Bourses mitigées après le signal de possibles hausses de taux de la Fed
Les marchés actions affichaient en revanche un tableau plus contrasté après les pertes de mercredi à Wall Street, où le S&P 500 a reculé de 1,2 % après de nouvelles projections de la Fed montrant que près de la moitié des responsables monétaires anticipent au moins une hausse de taux cette année.
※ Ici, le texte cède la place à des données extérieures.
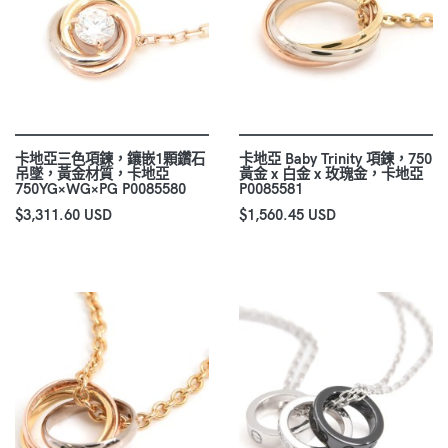
卡地亞三色項鍊，鑲嵌1顆鑽石
卡地亞 Baby Trinity 項鍊，750
吊墜，黃金材質，卡地亞
黃金 x 白金 x 玫瑰金，卡地亞
750YG×WG×PG P0085580
P0085581
$3,311.60 USD
$1,560.45 USD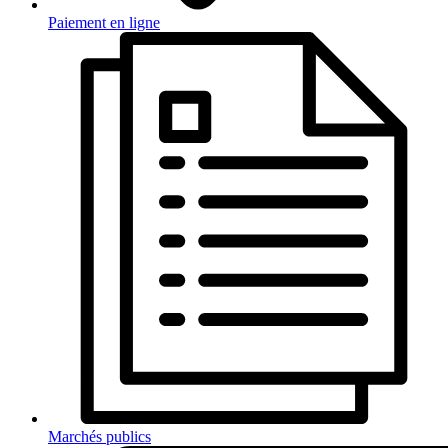
Paiement en ligne
Marchés publics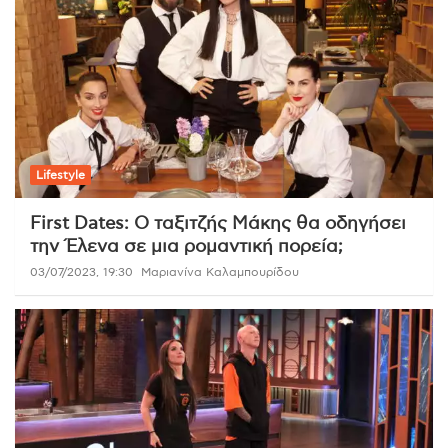
Lifestyle
First Dates: Ο ταξιτζής Μάκης θα οδηγήσει
την Έλενα σε μια ρομαντική πορεία;
03/07/2023, 19:30
Μαριανίνα Καλαμπουρίδου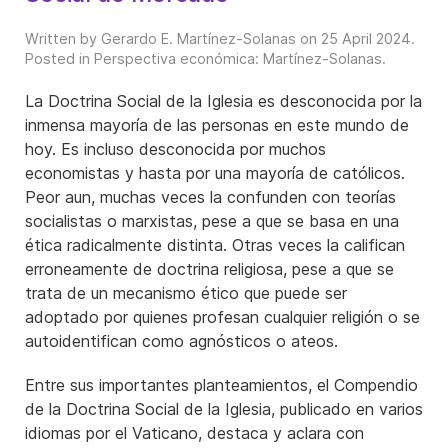
Written by Gerardo E. Martínez-Solanas on
25 April 2024
.
Posted in
Perspectiva económica: Martínez-Solanas
.
La Doctrina Social de la Iglesia es desconocida por la
inmensa mayoría de las personas en este mundo de
hoy. Es incluso desconocida por muchos
economistas y hasta por una mayoría de católicos.
Peor aun, muchas veces la confunden con teorías
socialistas o marxistas, pese a que se basa en una
ética radicalmente distinta. Otras veces la califican
erroneamente de doctrina religiosa, pese a que se
trata de un mecanismo ético que puede ser
adoptado por quienes profesan cualquier religión o se
autoidentifican como agnósticos o ateos.
Entre sus importantes planteamientos, el Compendio
de la Doctrina Social de la Iglesia, publicado en varios
idiomas por el Vaticano, destaca y aclara con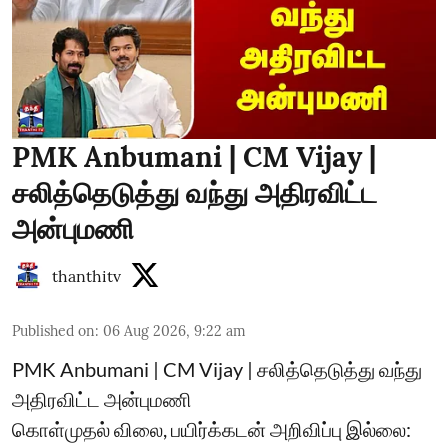
PMK Anbumani | CM Vijay |
சலித்தெடுத்து வந்து அதிரவிட்ட
அன்புமணி
thanthitv
Published on
:
06 Aug 2026, 9:22 am
PMK Anbumani | CM Vijay | சலித்தெடுத்து வந்து
அதிரவிட்ட அன்புமணி
கொள்முதல் விலை, பயிர்க்கடன் அறிவிப்பு இல்லை: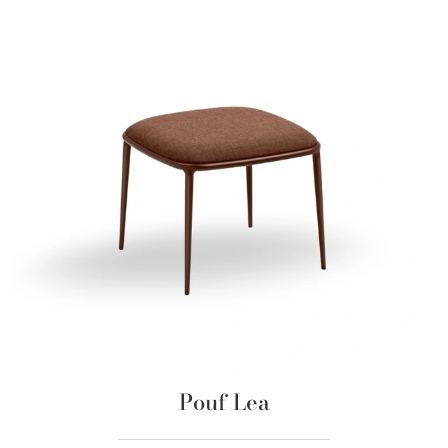
Pouf Lea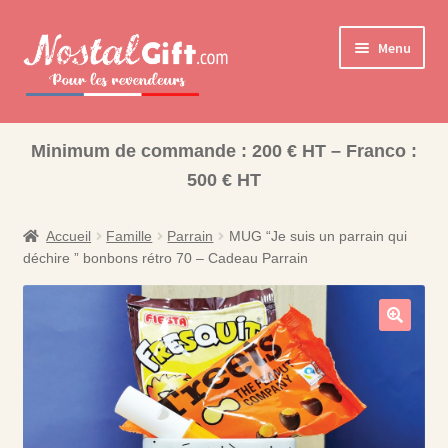
Aller
Aller
Menu
à
au
la
contenu
navigation
Ouvrir
Cadeaux pour la Famille
le
Minimum de commande : 200 € HT – Franco :
Ouvrir
Les collections pour la fin d’année scolaire
menu
500 € HT
le
enfant
Coffret Bonbons
menu
enfant
Accueil
Famille
Parrain
MUG “Je suis un parrain qui
Bisounours
déchire ” bonbons rétro 70 – Cadeau Parrain
Nos Collections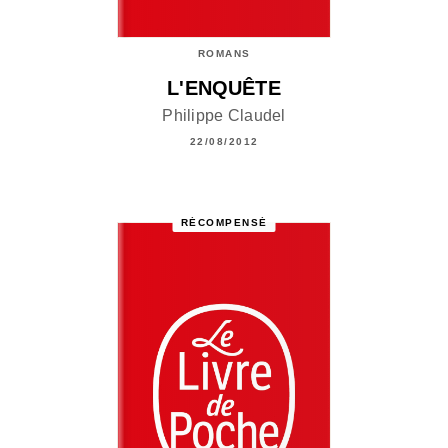
ROMANS
L'ENQUÊTE
Philippe Claudel
22/08/2012
RÉCOMPENSÉ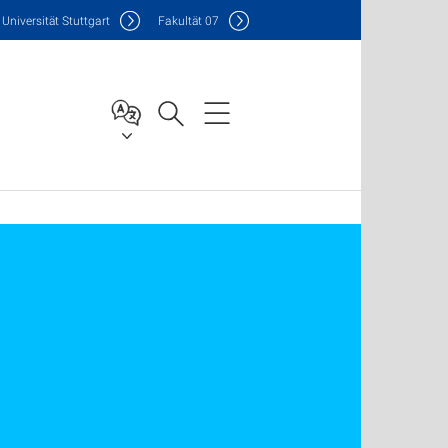
Uni
versität Stuttgart
F
akultät
07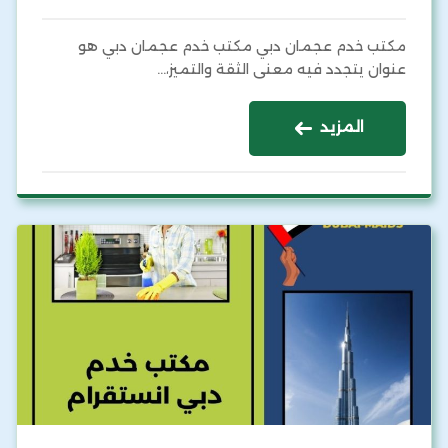
مكتب خدم عجمان دبي مكتب خدم عجمان دبي هو
عنوان يتجدد فيه معنى الثقة والتميز،…
المزيد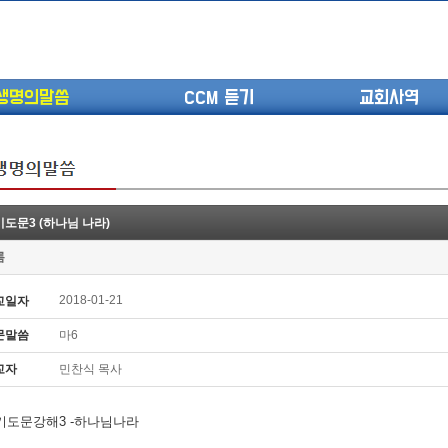
생명의말씀
CCM 듣기
교회사역
도문3 (하나님 나라)
(고린도전서13) 고전8:1-13 ...
롬
(고린도전서12) 고전7:23-40 ...
(고린도전서11) 고전6:9-20 ...
2018-01-21
교일자
(고린도전서10) 고전6:1~11 ...
문말씀
마6
(고린도전서9) 고전5:1-13 ...
(고린도전서8) 고전4 9-21 교...
교자
민찬식 목사
(고린도전서7) 고전4:1-8 판...
기도문강해3 -하나님나라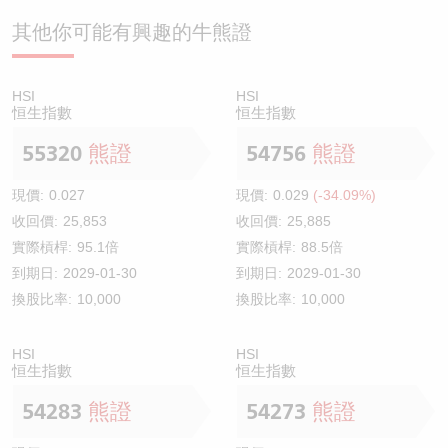
其他你可能有興趣的牛熊證
HSI
HSI
恒生指數
恒生指數
55320
熊證
54756
熊證
現價:
0.027
現價:
0.029
(-34.09%)
收回價:
25,853
收回價:
25,885
實際槓桿:
95.1倍
實際槓桿:
88.5倍
到期日:
2029-01-30
到期日:
2029-01-30
換股比率:
10,000
換股比率:
10,000
HSI
HSI
恒生指數
恒生指數
54283
熊證
54273
熊證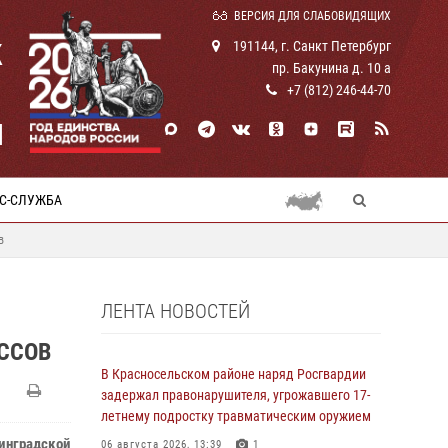
ВЕРСИЯ ДЛЯ СЛАБОВИДЯЩИХ
К
191144, г. Санкт Петербург
пр. Бакунина д. 10 а
+7 (812) 246-44-70
И
С-СЛУЖБА
в
ЛЕНТА НОВОСТЕЙ
ССОВ
В Красносельском районе наряд Росгвардии
задержал правонарушителя, угрожавшего 17-
летнему подростку травматическим оружием
нинградской
06 августа 2026, 13:39
1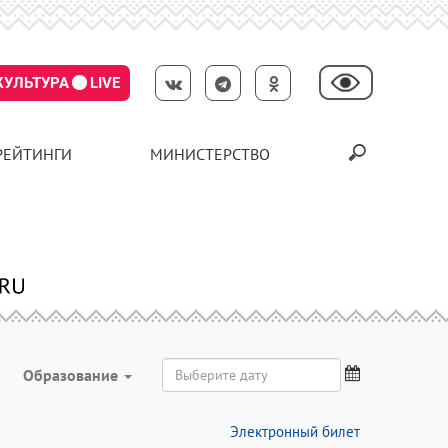
КУЛЬТУРА
LIVE
РЕЙТИНГИ
МИНИСТЕРСТВО
Образование
Электронный билет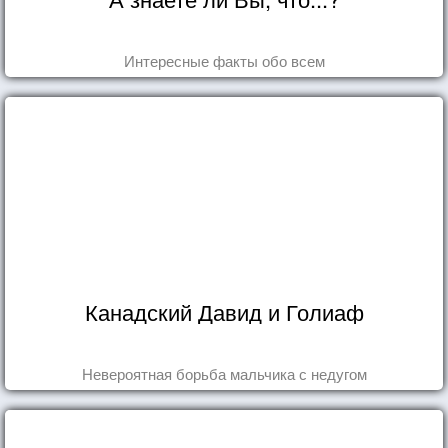
Интересные факты обо всем
Канадский Давид и Голиаф
Невероятная борьба мальчика с недугом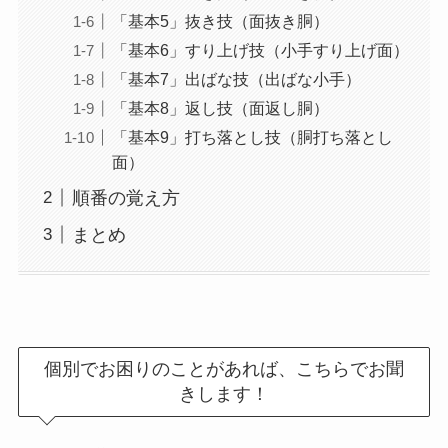
「基本5」抜き技（面抜き胴）
「基本6」すり上げ技（小手すり上げ面）
「基本7」出ばな技（出ばな小手）
「基本8」返し技（面返し胴）
「基本9」打ち落とし技（胴打ち落とし
面）
順番の覚え方
まとめ
個別でお困りのことがあれば、こちらでお聞
きします！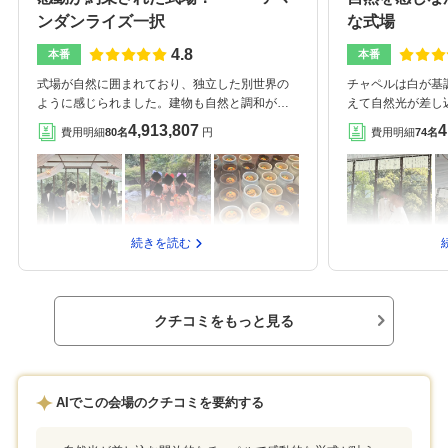
ンダンライズ一択
な式場
4.8
本番
本番
式場が自然に囲まれており、独立した別世界の
チャペルは白が基
ように感じられました。建物も自然と調和がと
えて自然光が差し
れており新郎新婦の引き立て役になってくれて
会場はガラス張り
4,913,807
4
費用明細
80名
円
費用明細
74名
いると感じました。120名入れる中に80名程度
が広がり、また光
招待させていただきましたがすかすかな感じは
た衣装や演出で値
なく程よく人が治っているように感じました。
は試食会が事前に
別の方の60名程度の式でも同じように感じたの
することができた
で、何人でも部屋に対してピッタリなように感
の希望を柔軟に聞
じるかと思います。雰囲気や特徴はナチュラル
となった。駅から
続きを読む
な感じでしたが自分好みに調整してくださった
ンナーさんは自分
ので感謝しています。ハロウィンをテーマにす
提案してくれて非
るために装飾だけでなくウェディングケーキ、
の方々もバイトの
デザートビュッフェも変更対応をしてくださり
てくれて印象が良
クチコミをもっと見る
ました。多少お金はかかりますが自分のイメー
が綺麗ゲストを楽
ジに最大限協力してもらえると思います。様々
とが大事だと思っ
な特典で安くなる部分があるのでその分別の場
でも綺麗そうだっ
所に力を入れることができました。アマンダン
AIでこの会場のクチコミを要約する
グリル絶対やった方がいいです！全部美味しい
ですが特にお肉が最高です！行き 20枚まで浜
松駅からのタクシーチケット帰り 浜松駅まで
Le Dow Jones Industrial Average a perdu 1 %, et le Nasdaq Composite 1,3 %.
Lors de sa première conférence de presse en tant que président de la Fed, Kevin Warsh s'est refusé à dire à quel niveau se situeraient les taux en fin d'année et a laissé entendre qu'il allait revoir la communication de la banque centrale, en supprimant de son communiqué les habituelles indications sur l'orientation future de la politique monétaire.
Le président américain Donald Trump, qui avait longtemps pressé le prédécesseur de Warsh de baisser les taux, s'est montré étonnamment détendu quant à cette décision.
« Ça va. Peu importe », a déclaré Trump à des journalistes en France, en marge du sommet du G7.
Interrogé sur la perspective d'une hausse, il a jugé la chose « difficile à croire », mais a ajouté qu'avec Warsh désormais en poste, il se laissait « guider par ce qu'il veut ».
Les contrats à terme sur indices américains évoluaient en hausse jeudi en début de séance, ceux sur le S&P 500 gagnant 0,9 % et ceux sur le Nasdaq Composite environ 1,4 %.
En Asie, le Nikkei 225 à Tokyo et le Kospi sud-coréen ont tous deux bondi de 2,3 %, portés par l'espoir d'une fin de la guerre en Iran et par une forte demande pour les valeurs technologiques.
En Europe, la séance était plus mesurée : l'Euro Stoxx 50 progressait de 1 %, mais le Stoxx 600, plus large et paneuropéen, évoluait à l'équilibre.
Le FTSE 100 britannique, le DAX 30 allemand, le FTSE MIB italien, l'IBEX 35 espagnol, l'AEX néerlandais et le CH20 suisse gagnaient tous entre 0,4 % et 0,8 % par rapport à leur clôture de mercredi.
Le CAC 40 français faisait la course en tête, avec un gain d'environ 1,3 %.